## To-do item
Lines to return, exactly: from the line with "vfov_deg: 19.5" to the line with "focal_mm: 105" in the entries below, both included.

Dataset records
--- --- ---
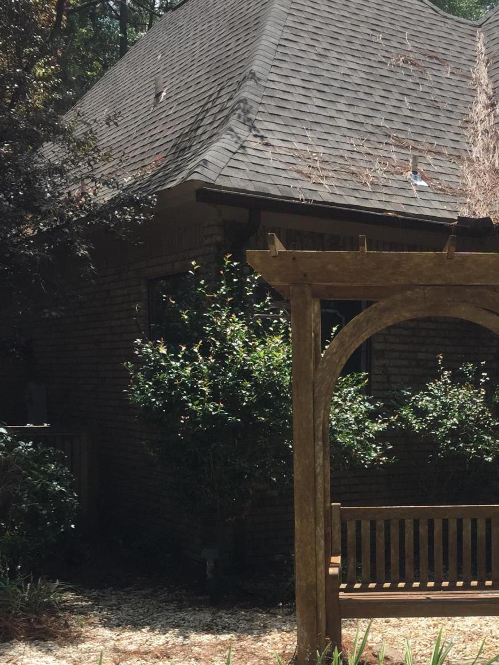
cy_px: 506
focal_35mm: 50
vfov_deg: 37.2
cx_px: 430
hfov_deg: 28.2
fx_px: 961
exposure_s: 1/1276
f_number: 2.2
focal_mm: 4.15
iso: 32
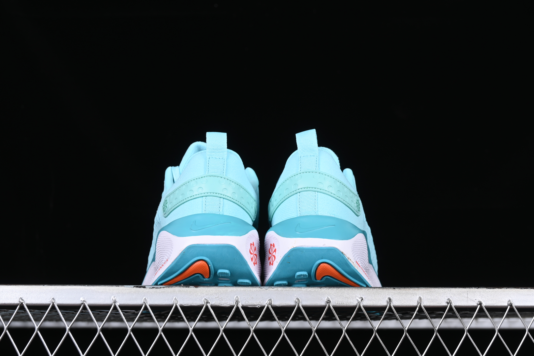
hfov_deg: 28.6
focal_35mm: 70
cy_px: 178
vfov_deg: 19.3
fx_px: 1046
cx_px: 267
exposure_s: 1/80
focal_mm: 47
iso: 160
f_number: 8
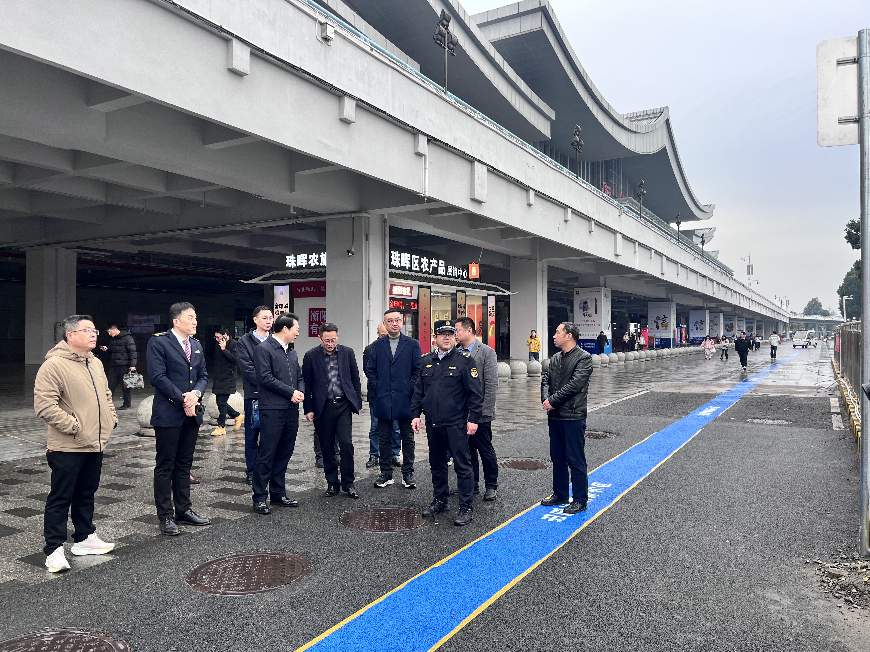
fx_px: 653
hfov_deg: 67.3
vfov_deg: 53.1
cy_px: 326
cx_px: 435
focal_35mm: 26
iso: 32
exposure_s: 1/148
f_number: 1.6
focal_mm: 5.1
--- --- ---
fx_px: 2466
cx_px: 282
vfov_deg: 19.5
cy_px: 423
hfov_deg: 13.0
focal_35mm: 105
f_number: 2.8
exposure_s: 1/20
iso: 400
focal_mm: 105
--- --- ---
## Task answer
vfov_deg: 19.5
cy_px: 423
hfov_deg: 13.0
focal_35mm: 105
f_number: 2.8
exposure_s: 1/20
iso: 400
focal_mm: 105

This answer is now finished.